The applicant was a tenant of the 1st respondent at shop number 5, 105 George Silundika Street, Bulawayo. He owed arrear rentals of US$8,000. The 1st respondent issued summons under HC 2301/10 and obtained default judgment on 24 February 2011. In April 2011, the Deputy Sheriff served a writ of execution. The applicant approached the respondents' legal practitioners proposing to settle the debt from proceeds of sale of his house, held in trust by conveyancing lawyers. He put this undertaking in writing. The letter only covered the monetary aspect of the court order, not the eviction. The applicant was subsequently evicted from the premises. He then launched this urgent application seeking a temporary interdict to stop execution or, alternatively, reinstatement into the premises.
The application was dismissed with costs.
The binding legal principles established are: (1) A compromise (transactio) requires the settlement by agreement of disputed or uncertain obligations; where there is no dispute (such as when default judgment has been obtained), no compromise can exist. The party alleging compromise bears the onus of proving it. (2) A court has no competence to grant an interdict delaying enforcement of a legal right established by court order where there is no statutory authorization for such delay and the applicant does not challenge the existence of that right or the validity of the underlying judgment. (3) An interim interdict is not a remedy for past invasions of rights and will not be granted to restore occupation or rights already taken from an applicant by operation of law at the time the application is made.
The court noted that the applicant's letter of undertaking only covered the monetary aspect of the court order under HC 2301/10 and did not cover the eviction, and hence the Deputy Sheriff was never instructed to stay the eviction process. This observation highlighted the incomplete nature of the alleged settlement arrangement even on the applicant's own version of events.

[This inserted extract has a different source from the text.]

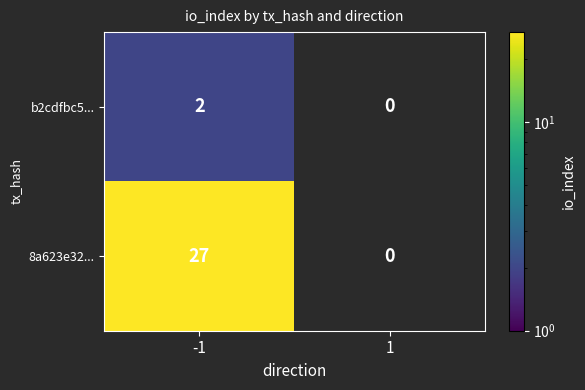

Between 1 and -1, which is larger?

-1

This case reinforces important principles in Zimbabwean civil procedure regarding: (1) the requirements for establishing a valid compromise agreement (transactio); (2) the limited scope of interdicts - they cannot be used to delay execution of valid court orders without challenging those orders; and (3) the fundamental principle that interim interdicts are prospective remedies only and cannot restore rights already lost through lawful processes. The case illustrates the strict approach courts take to applications seeking to interfere with executed judgments.